# Work task 1:
Transcribe the rows word for word from their start through the line containing "대상포진 예방접종지원", including that line, and leave out the pictures.

# Exercise passage:
....

In [21]:
CONFIG_FILE = "data/preprocess_config_v_0_1.py"

In [22]:
import json
import importlib
import os
import pandas as pd

# Load config file
config = importlib.import_module(CONFIG_FILE.replace("/", ".").replace(".py", ""))
importlib.reload(config)


<module 'data.preprocess_config_v_0_1' from '/Users/michaelbonon/Coding/stock-price-predictor/apps/stock-price-model/data/preprocess_config_v_0_1.py'>

In [23]:
# Check if config file has all the required attributes
print(dir(config))

required_attributes = [
    "DATA_VERSION_MAJOR",
    "DATA_VERSION_MINOR",
    "RAW_DATA_DIR",
    "RAW_DATA_FILENAMES",
    "OUTPUT_DIR",
    "TRANSFORMS",
    "CREATE_METADATA",
]

for attr in required_attributes:
    if not hasattr(config, attr):
        raise AttributeError(f"Attribute {attr} not found in config file.")

....

# Data supplied:
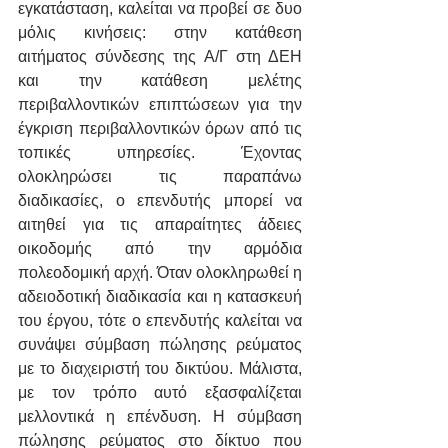
εγκατάσταση, καλείται να προβεί σε δυο 
μόλις κινήσεις: στην κατάθεση 
αιτήματος σύνδεσης της Α/Γ στη ΔΕΗ 
και την κατάθεση μελέτης 
περιβαλλοντικών επιπτώσεων για την 
έγκριση περιβαλλοντικών όρων από τις 
τοπικές υπηρεσίες. Έχοντας 
ολοκληρώσει τις παραπάνω 
διαδικασίες, ο επενδυτής μπορεί να 
αιτηθεί για τις απαραίτητες άδειες 
οικοδομής από την αρμόδια 
πολεοδομική αρχή. Όταν ολοκληρωθεί η 
αδειοδοτική διαδικασία και η κατασκευή 
του έργου, τότε ο επενδυτής καλείται να 
συνάψει σύμβαση πώλησης ρεύματος 
με το διαχειριστή του δικτύου. Μάλιστα, 
με τον τρόπο αυτό εξασφαλίζεται 
μελλοντικά η επένδυση. Η σύμβαση 
πώλησης ρεύματος στο δίκτυο που 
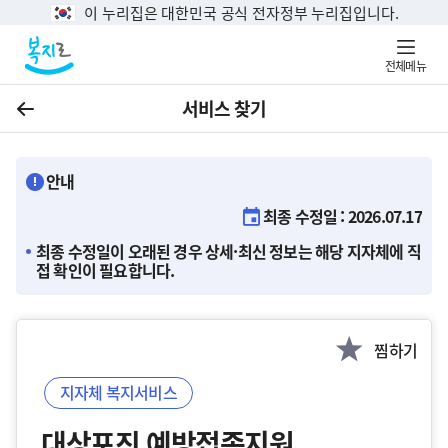
이 누리집은 대한민국 공식 전자정부 누리집입니다.
전체메뉴
서비스 찾기
이전
안내
최종 수정일 : 2026.07.17
최종 수정일이 오래된 경우 상세·최신 정보는 해당 지자체에 직
접 확인이 필요합니다.
찜하기
지자체 복지서비스
대상포진 예방접종지원 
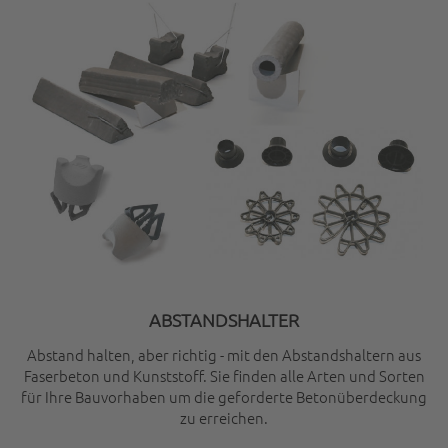
ABSTANDSHALTER
Abstand halten, aber richtig - mit den Abstandshaltern aus
Faserbeton und Kunststoff. Sie finden alle Arten und Sorten
für Ihre Bauvorhaben um die geforderte Betonüberdeckung
zu erreichen.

....

# Work task 2:
In the notebook code, what error is raised when one of the required attributes is missing from the config?

# Final answer 1:
εγκατάσταση, καλείται να προβεί σε δυο 
μόλις κινήσεις: στην κατάθεση 
αιτήματος σύνδεσης της Α/Γ στη ΔΕΗ 
και την κατάθεση μελέτης 
περιβαλλοντικών επιπτώσεων για την 
έγκριση περιβαλλοντικών όρων από τις 
τοπικές υπηρεσίες. Έχοντας 
ολοκληρώσει τις παραπάνω 
διαδικασίες, ο επενδυτής μπορεί να 
αιτηθεί για τις απαραίτητες άδειες 
οικοδομής από την αρμόδια 
πολεοδομική αρχή. Όταν ολοκληρωθεί η 
αδειοδοτική διαδικασία και η κατασκευή 
του έργου, τότε ο επενδυτής καλείται να 
συνάψει σύμβαση πώλησης ρεύματος 
με το διαχειριστή του δικτύου. Μάλιστα, 
με τον τρόπο αυτό εξασφαλίζεται 
μελλοντικά η επένδυση. Η σύμβαση 
πώλησης ρεύματος στο δίκτυο που 
이 누리집은 대한민국 공식 전자정부 누리집입니다.
전체메뉴
서비스 찾기
이전
안내
최종 수정일 : 2026.07.17
최종 수정일이 오래된 경우 상세·최신 정보는 해당 지자체에 직
접 확인이 필요합니다.
찜하기
지자체 복지서비스
대상포진 예방접종지원 

# Final answer 2:
AttributeError